■ **What you are asked to do**
Present the portion of the material that runs from its beginning through the line containing "v(-48.27, 0) *", both ends included, as a Markdown table with a column Row holding the row number and a column Line holding the line itself, omitting any blank lines.

■ **Information provided**
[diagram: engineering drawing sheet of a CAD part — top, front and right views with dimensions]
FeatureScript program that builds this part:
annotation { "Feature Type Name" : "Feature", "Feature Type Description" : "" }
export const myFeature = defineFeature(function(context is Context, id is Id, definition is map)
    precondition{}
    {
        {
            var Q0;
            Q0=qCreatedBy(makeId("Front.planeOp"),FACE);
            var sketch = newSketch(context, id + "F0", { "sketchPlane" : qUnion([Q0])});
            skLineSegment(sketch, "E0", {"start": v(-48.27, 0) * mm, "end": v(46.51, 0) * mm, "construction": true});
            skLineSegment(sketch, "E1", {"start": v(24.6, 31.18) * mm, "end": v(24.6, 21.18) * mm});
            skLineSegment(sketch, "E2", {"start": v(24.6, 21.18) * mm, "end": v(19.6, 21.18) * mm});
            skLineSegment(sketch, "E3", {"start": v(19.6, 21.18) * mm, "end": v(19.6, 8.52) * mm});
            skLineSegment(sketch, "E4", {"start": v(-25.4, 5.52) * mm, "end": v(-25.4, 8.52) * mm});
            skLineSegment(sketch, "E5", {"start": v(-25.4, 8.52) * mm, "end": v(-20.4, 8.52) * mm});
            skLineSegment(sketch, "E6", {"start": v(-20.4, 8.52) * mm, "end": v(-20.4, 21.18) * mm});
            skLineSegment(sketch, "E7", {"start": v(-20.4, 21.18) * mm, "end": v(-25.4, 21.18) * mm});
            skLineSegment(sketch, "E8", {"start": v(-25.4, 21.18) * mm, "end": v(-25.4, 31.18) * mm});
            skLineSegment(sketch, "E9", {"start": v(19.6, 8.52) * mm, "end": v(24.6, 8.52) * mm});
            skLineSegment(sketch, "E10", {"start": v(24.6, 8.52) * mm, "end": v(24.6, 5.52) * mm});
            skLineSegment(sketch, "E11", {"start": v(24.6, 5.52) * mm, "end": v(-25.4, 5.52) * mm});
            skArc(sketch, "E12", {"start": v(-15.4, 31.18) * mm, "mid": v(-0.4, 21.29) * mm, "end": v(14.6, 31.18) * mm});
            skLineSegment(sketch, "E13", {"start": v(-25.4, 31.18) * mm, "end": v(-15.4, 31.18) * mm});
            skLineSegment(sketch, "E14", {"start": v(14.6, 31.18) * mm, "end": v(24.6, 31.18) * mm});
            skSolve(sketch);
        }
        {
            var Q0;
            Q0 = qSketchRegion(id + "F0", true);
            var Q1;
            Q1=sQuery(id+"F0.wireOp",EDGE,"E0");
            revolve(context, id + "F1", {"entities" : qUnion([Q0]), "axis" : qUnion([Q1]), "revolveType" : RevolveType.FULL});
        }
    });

■ **Answer to the exercise**
| Row | Line |
|---|---|
| 1 | [diagram: engineering drawing sheet of a CAD part — top, front and right views with dimensions] |
| 2 | FeatureScript program that builds this part: |
| 3 | annotation { "Feature Type Name" : "Feature", "Feature Type Description" : "" } |
| 4 | export const myFeature = defineFeature(function(context is Context, id is Id, definition is map) |
| 5 |     precondition{} |
| 6 |     { |
| 7 |         { |
| 8 |             var Q0; |
| 9 |             Q0=qCreatedBy(makeId("Front.planeOp"),FACE); |
| 10 |             var sketch = newSketch(context, id + "F0", { "sketchPlane" : qUnion([Q0])}); |
| 11 |             skLineSegment(sketch, "E0", {"start": v(-48.27, 0) * mm, "end": v(46.51, 0) * mm, "construction": true}); |